Gene expression analysis
Total RNA was extracted from cells with Trizol reagent (Invitrogen). RNA was converted to cDNA by using oligo-dT primers. SYBR GreenSensiMix (Bioline) was used for quantitative real-time PCR (QPCR) on a LightCycler® 480 System (Roche). Linear regression analysis was used for analysis of SYBR green dye intensity and gene expression was normalized towards the housekeeping genes TATA-box binding protein (TBP).

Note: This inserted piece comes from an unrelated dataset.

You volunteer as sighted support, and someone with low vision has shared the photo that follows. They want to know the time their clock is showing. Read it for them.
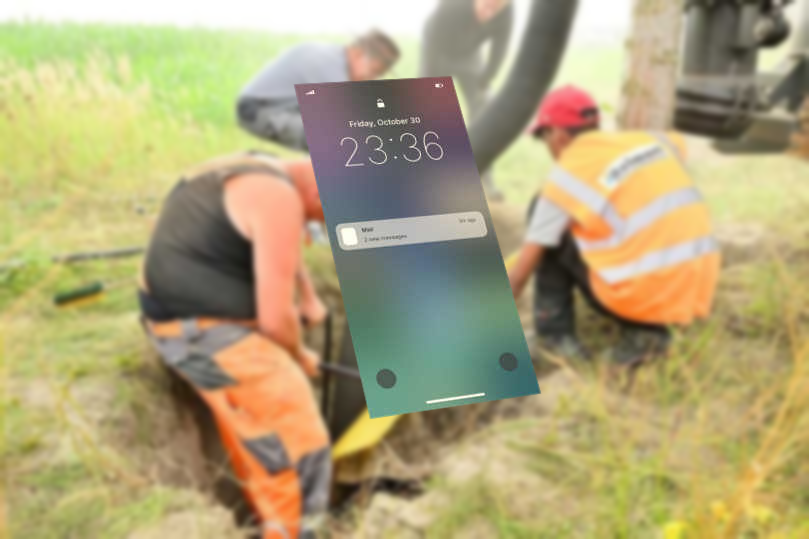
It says 23:36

Oligonucleotide primer sequences (5’→3’) for each gene are:
TBP forward CAGGAGCCAAGAGTGAAGAAC reverse GGAAATAATTCTGGCTCATAGCTACT, ATG5 forward GTTTGTCCTTCTGCTATTGATCC reverse TCAGATGTTCACTCAGCCACT.
Statistics
Statistical analysis was performed using One-Way ANOVA and Dunnett’s tests or Mann-Whitney U test used for two group comparison; P<0.05 was considered to be significant. Data are presented as mean and standard error of the mean (SEM). In dot-plot graphs, each dot represents the average of one independent experiment using LPDS/LDL isolated from one plasma donor.